Having real screenshot of a failed integration spec can save hours of debugging. We had screenshot with error on the local development environment, and wanted to have it on Continuous Integration server.
Luckily for us, it’s a real no-brainer, if you use CircleCI. There is no need for custom S3 upload or some additional services. It’s just a configuration matter.
CircleCI has a concept of $CIRCLE_ARTIFACTS folder. You can put any file into this folder, and it will show all files in this folder after build is finished.
Configuring spec_helper.rb
Put this snippet into spec_helper.rb file(RSpec 3):
RSpec.configure do |config|
# ... other configuration options
def save_timestamped_screenshot(page, meta)
filename = File.basename(meta[:file_path])
line_number = meta[:line_number]
time_now = Time.now
timestamp = "#{time_now.strftime('%Y-%m-%d-%H-%M-%S.')}#{'%03d' % (time_now.usec/1000).to_i}"

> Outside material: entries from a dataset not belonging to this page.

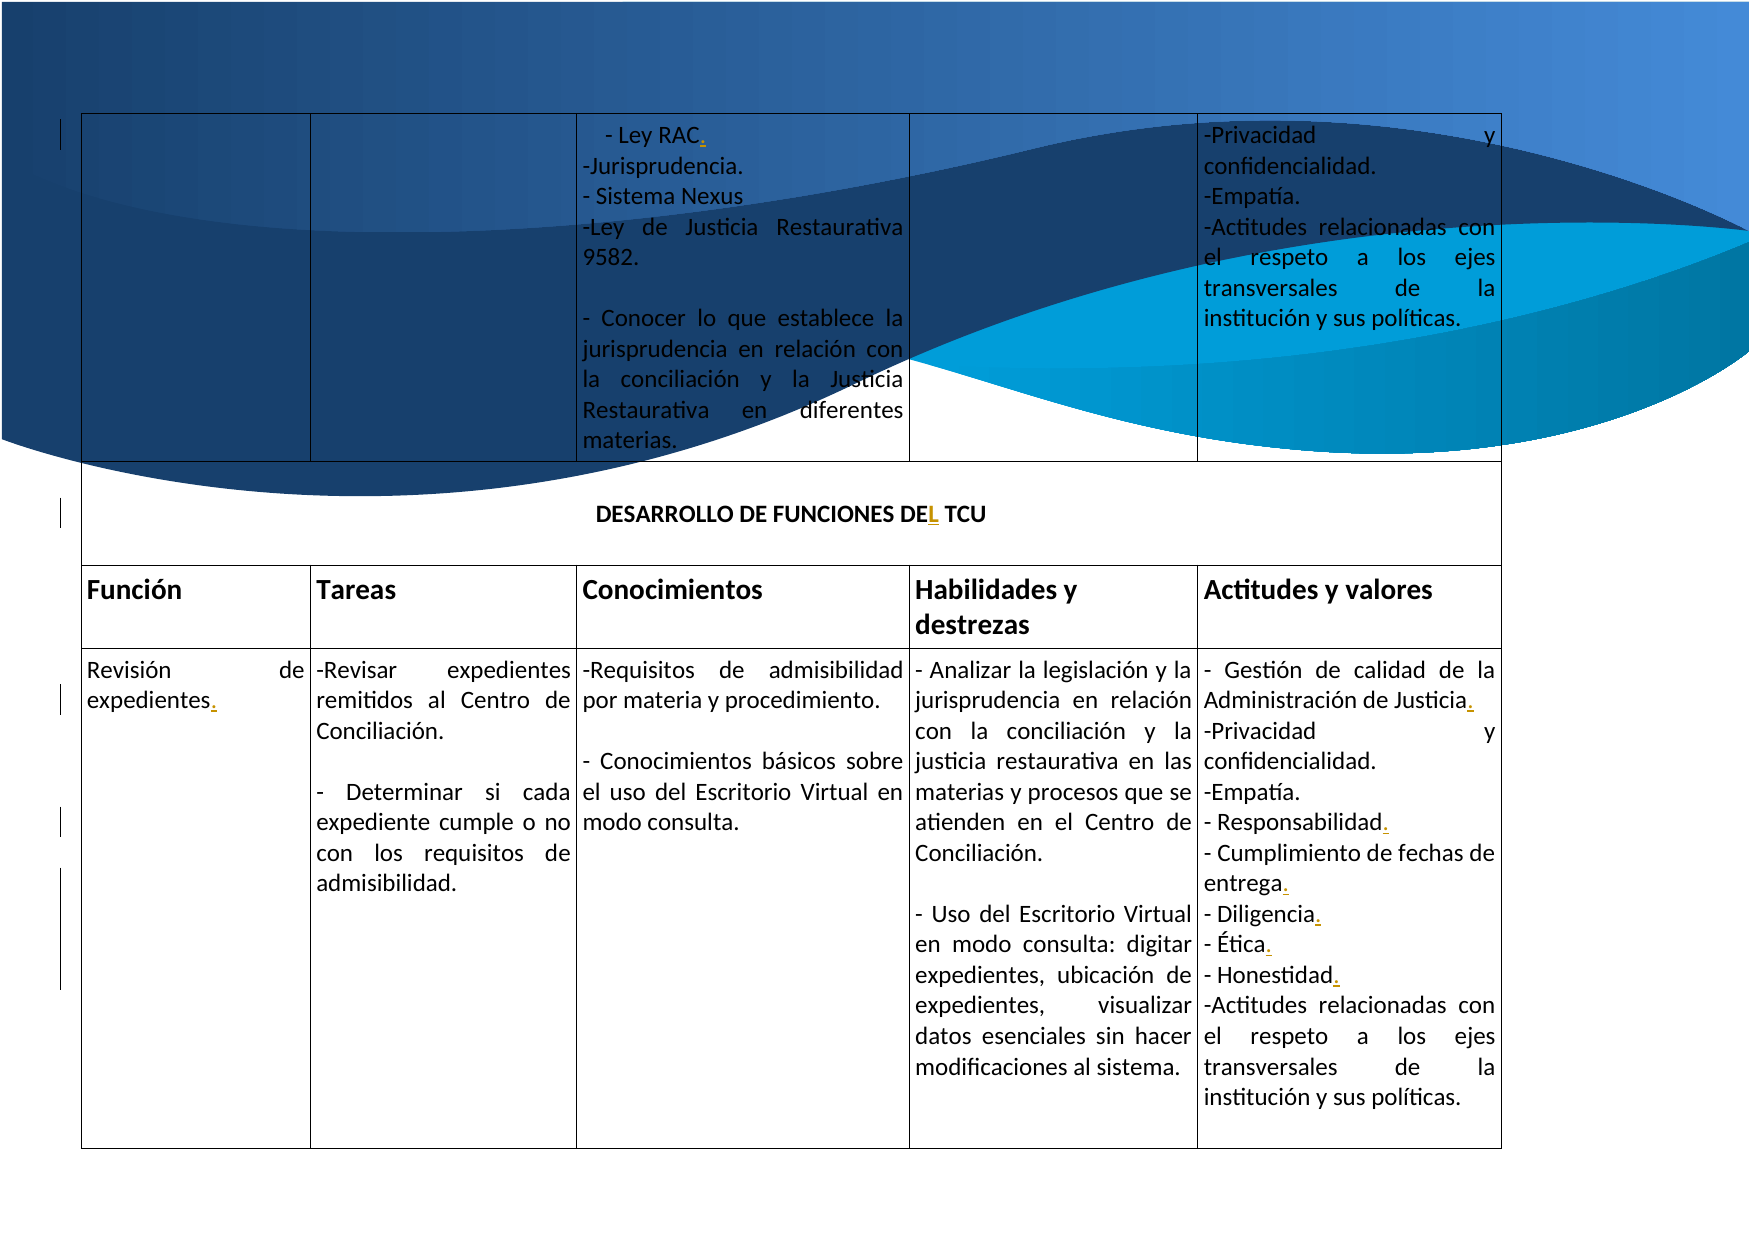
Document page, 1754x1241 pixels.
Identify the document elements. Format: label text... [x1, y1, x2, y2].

table_cell - Gestión de calidad de la Administración de Justicia -Privacidad y confidencialidad. -Empatía. - Responsabilidad - Cumplimiento de fechas de entrega - Diligencia - Ética - Honestidad -Actitudes relacionadas con el respeto a los ejes transversales de la institución y sus políticas. [1198, 649, 1501, 1148]
table_cell Actitudes y valores [1198, 566, 1501, 648]
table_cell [1198, 114, 1501, 461]
table_cell Revisión de expedientes [82, 649, 310, 1148]
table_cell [577, 114, 909, 461]
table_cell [311, 114, 576, 461]
table_cell -Revisar expedientes remitidos al Centro de Conciliación. - Determinar si cada expediente cumple o no con los requisitos de admisibilidad. [311, 649, 576, 1148]
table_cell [910, 114, 1197, 461]
table_cell Conocimientos [577, 566, 909, 648]
table_cell Habilidades y destrezas [910, 566, 1197, 648]
table_cell - Analizar la legislación y la jurisprudencia en relación con la conciliación y la justicia restaurativa en las materias y procesos que se atienden en el Centro de Conciliación. - Uso del Escritorio Virtual en modo consulta: digitar expedientes, ubicación de expedientes, visualizar datos esenciales sin hacer modificaciones al sistema. [910, 649, 1197, 1148]
table_cell -Requisitos de admisibilidad por materia y procedimiento. - Conocimientos básicos sobre el uso del Escritorio Virtual en modo consulta. [577, 649, 909, 1148]
table_cell DESARROLLO DE FUNCIONES DE TCU [82, 462, 1501, 564]
table_cell Tareas [311, 566, 576, 648]
table_cell Función [82, 566, 310, 648]
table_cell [82, 114, 310, 461]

screenshot_name = "screenshot-#{filename}-#{line_number}-#{timestamp}.png"
screenshot_path = "#{ENV.fetch('CIRCLE_ARTIFACTS', Rails.root.join('tmp/capybara'))}/#{screenshot_name}"

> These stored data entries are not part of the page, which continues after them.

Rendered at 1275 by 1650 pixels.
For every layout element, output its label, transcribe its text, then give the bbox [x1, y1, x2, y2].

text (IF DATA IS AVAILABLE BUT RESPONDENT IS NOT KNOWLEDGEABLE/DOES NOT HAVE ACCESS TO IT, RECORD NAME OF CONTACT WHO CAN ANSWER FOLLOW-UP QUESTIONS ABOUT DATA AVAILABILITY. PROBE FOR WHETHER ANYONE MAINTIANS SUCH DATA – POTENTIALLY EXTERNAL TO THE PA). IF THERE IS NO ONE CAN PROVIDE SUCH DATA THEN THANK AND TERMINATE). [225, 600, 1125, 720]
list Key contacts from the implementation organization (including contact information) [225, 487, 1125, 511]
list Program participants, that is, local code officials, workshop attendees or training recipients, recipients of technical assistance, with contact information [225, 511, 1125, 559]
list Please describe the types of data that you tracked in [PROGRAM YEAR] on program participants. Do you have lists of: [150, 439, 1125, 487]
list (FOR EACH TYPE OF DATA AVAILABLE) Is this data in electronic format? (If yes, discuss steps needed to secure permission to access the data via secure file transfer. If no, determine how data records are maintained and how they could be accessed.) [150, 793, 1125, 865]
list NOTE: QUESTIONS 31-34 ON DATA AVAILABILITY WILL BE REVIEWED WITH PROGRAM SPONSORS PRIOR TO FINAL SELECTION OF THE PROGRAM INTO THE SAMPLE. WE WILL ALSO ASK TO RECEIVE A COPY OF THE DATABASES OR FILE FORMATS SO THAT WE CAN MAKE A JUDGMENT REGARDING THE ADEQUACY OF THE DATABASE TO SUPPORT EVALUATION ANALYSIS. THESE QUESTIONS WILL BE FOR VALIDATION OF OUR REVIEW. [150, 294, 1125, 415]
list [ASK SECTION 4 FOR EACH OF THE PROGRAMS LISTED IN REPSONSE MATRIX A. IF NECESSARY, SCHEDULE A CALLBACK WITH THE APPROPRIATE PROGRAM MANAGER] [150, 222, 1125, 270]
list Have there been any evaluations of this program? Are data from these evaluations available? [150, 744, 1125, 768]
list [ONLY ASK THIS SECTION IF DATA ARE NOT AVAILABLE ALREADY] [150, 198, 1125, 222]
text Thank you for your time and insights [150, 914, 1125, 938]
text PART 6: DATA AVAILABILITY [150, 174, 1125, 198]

page.save_screenshot(screenshot_path)
puts "\n Screenshot: #{screenshot_path}"
end
config.after(:each) do |example|
if example.metadata[:js]
save_timestamped_screenshot(Capybara.page, example.metadata) if example.exception
end
end
# ... other configuration options
end
In RSpec 2 example is implicit parameter, so config.after(:each) should be slightly different:
config.after(:each) do
if example.metadata[:js]
save_timestamped_screenshot(Capybara.page, example.metadata) if example.exception
end
end
This configuration should work for webkit, selenium, and poltergeist drivers.
Usage
Running within CircleCI environment this script will save all screenshots with integration specs failures in the $CIRCLE_ARTIFACTS folder. Here is how it looks like:
You can open the link and see how scenario failed on the CI.
For development environment it stores all screenshots within tmp/capybara of your Rails root folder, and outputs “Screenshot path-to-file” into the console, so it’s easy to find and check it. On the Mac it’s just:
$ open path-to-file
That’s it, folks! Hope, you will save a lot of debugging hours with this simple trick.